1935年(昭和10)、聶耳は遊びに来ていた鵠沼海岸で遊泳中の事故により亡くなりました。
市民の間から、追悼の意を込めて記念碑をつくり、それを広める運動が始まり、1954年(昭和29)に聶耳の記念碑ができました。
碑は一度、台風によって流されてしまいましたが、その後再建され、1986年敷地を拡張して、聶耳記念広場として再整備されました。

碑にカバーがかけられているのは、心ない人達による落書きが絶えないからだそうです。残念なことですね・・・
手前にあるのは、建築家・山口文象デザインの碑です。
真ん中の3つの四角い出っ張り、4ヶ所の線刻で、上から見ると「耳」の字になっています。線刻が4ヶ所で「耳」が4つ、すなわち「聶耳」を表しています。

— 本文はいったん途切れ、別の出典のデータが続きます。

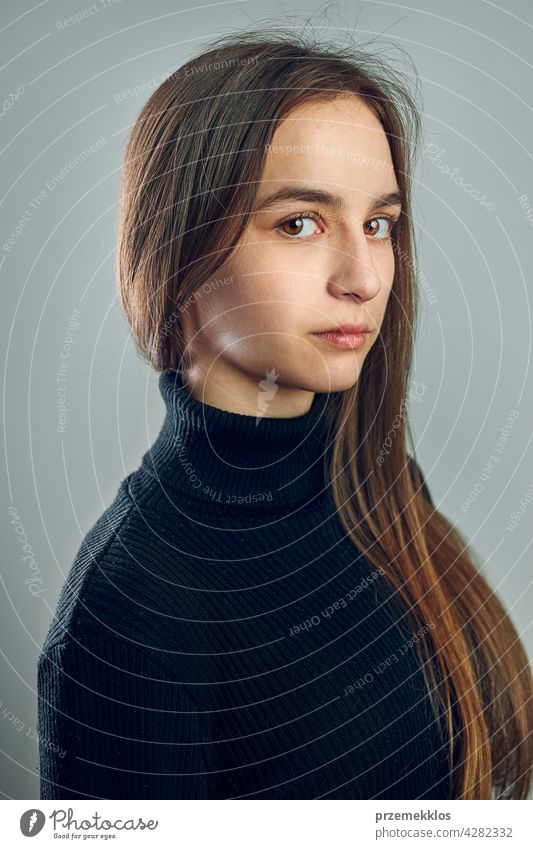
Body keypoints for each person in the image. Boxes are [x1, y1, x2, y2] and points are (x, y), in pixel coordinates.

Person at [37, 27, 532, 800]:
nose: (364, 277)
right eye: (299, 222)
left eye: (379, 224)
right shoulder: (131, 607)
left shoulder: (372, 481)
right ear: (179, 250)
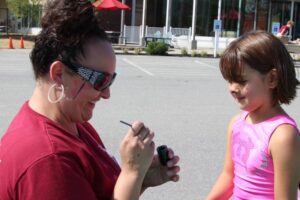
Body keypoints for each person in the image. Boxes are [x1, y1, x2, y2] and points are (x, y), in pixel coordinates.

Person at [0, 0, 180, 199]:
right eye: (100, 80)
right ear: (59, 74)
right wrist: (131, 173)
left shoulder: (72, 124)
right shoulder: (49, 162)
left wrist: (141, 179)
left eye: (110, 80)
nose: (106, 93)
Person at [206, 31, 300, 199]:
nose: (232, 88)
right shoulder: (237, 122)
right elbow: (228, 176)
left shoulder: (282, 135)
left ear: (272, 79)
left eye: (241, 81)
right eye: (229, 80)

公園を出て、また134号線を渡って鵠沼海岸駅方面に戻ります。
賑やかな海岸方面の雰囲気とは一変し、国道から内側に入ると静かな住宅地が広がります。そもそも鵠沼は、別荘地として明治25年頃に開発された街。
今でも松の木で覆われたお屋敷などにその名残が見られます。

明治20年頃、宮内省で御用邸建設が検討され、その候補地として葉山と鵠沼が選ばれました。
結果として御用邸は葉山に建設されたため、それ以後、鵠沼海岸では別荘地としての開発が進められたのだそうです。
また、別荘のほかに数件の旅館も建てられましたが、中でも有名なのが<旅館東屋>でした。
東屋は、鵠沼海岸開拓の祖といわれる伊東将行が開業した旅館であり、広大な敷地を有していました。
久米正雄、武者小路実篤、芥川龍之介、菊池寛など、大正ロマン時代の多くの文人が逗留し創作活動に取り組みました。
大正11年の関東大震災で東屋は壊滅的な被害を受け、翌年再建されたものの以前の重厚感はなくなってしまったといわれています。
昭和14年に旅館としての歴史は閉じられ、その後は料亭として営業を続け平成7年に閉店しました。
現在の鵠沼海岸には東屋の名残は見られませんが、跡地には「旅館東屋」の碑が建てられています。

2005年春、最後まで残っていた東屋裏門遺構の門柱が、宅地開発により撤去されてしまいました。撤去された門柱はその年の6月、鵠沼公民館裏庭に移設され、保存されることになりました。

昭和4年に小田急江ノ島線が開業し、鵠沼海岸駅前に商店の立地が始まりました。当初は、別荘への御用聞きを原点とする商店街だったそうです。
現在の鵠沼海岸商店街は200以上の店舗があり、古きよき商店街の名残りと、新しいお店とが上手く共存し、地元の人達に親しまれている商店街となっています。